▶ **Required action**: Quote all lines below exactly. Images stay out.

▶ **Data listing**:
====================

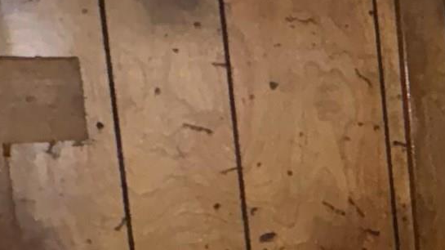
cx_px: 1103
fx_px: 1014
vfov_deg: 14.0
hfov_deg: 14.4
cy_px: 173
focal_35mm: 86
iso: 125
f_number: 2.2
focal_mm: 2.22
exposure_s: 1/36
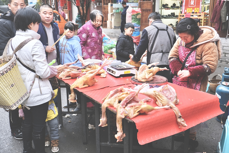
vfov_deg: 40.0
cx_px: 114
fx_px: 210
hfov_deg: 57.2
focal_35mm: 33
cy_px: 76
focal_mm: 22.3
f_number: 3.6
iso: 160
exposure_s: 1/60
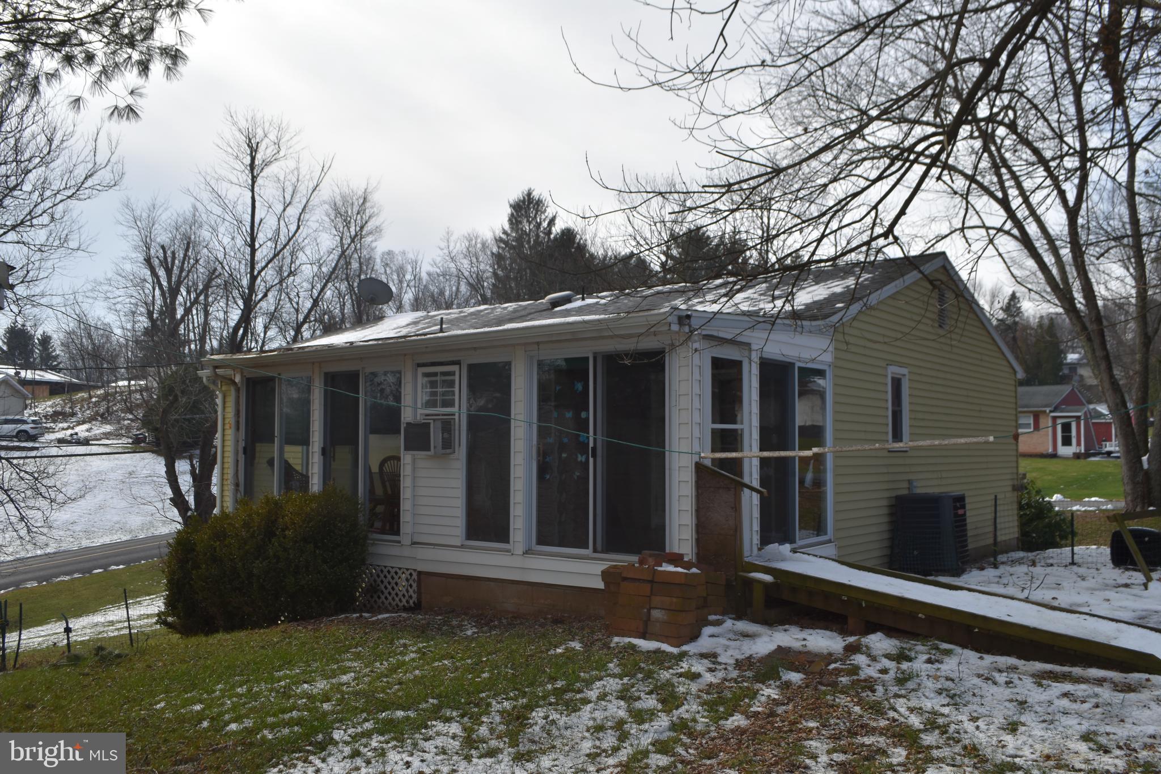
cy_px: 387
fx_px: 967
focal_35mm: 30
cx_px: 580
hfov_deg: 61.9
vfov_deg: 43.6
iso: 100
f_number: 8
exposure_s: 1/200
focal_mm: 20
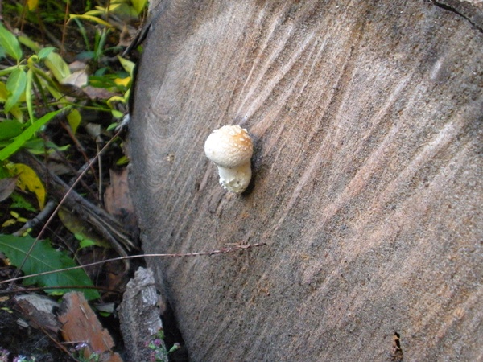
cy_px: 181
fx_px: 614
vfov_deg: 32.9
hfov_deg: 42.9
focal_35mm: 44
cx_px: 242
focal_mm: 7.7
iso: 505
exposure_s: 1/137
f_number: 4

====================

▶ **Response box**:
cx_px: 1103
fx_px: 1014
vfov_deg: 14.0
hfov_deg: 14.4
cy_px: 173
focal_35mm: 86
iso: 125
f_number: 2.2
focal_mm: 2.22
exposure_s: 1/36
vfov_deg: 40.0
cx_px: 114
fx_px: 210
hfov_deg: 57.2
focal_35mm: 33
cy_px: 76
focal_mm: 22.3
f_number: 3.6
iso: 160
exposure_s: 1/60
cy_px: 387
fx_px: 967
focal_35mm: 30
cx_px: 580
hfov_deg: 61.9
vfov_deg: 43.6
iso: 100
f_number: 8
exposure_s: 1/200
focal_mm: 20
cy_px: 181
fx_px: 614
vfov_deg: 32.9
hfov_deg: 42.9
focal_35mm: 44
cx_px: 242
focal_mm: 7.7
iso: 505
exposure_s: 1/137
f_number: 4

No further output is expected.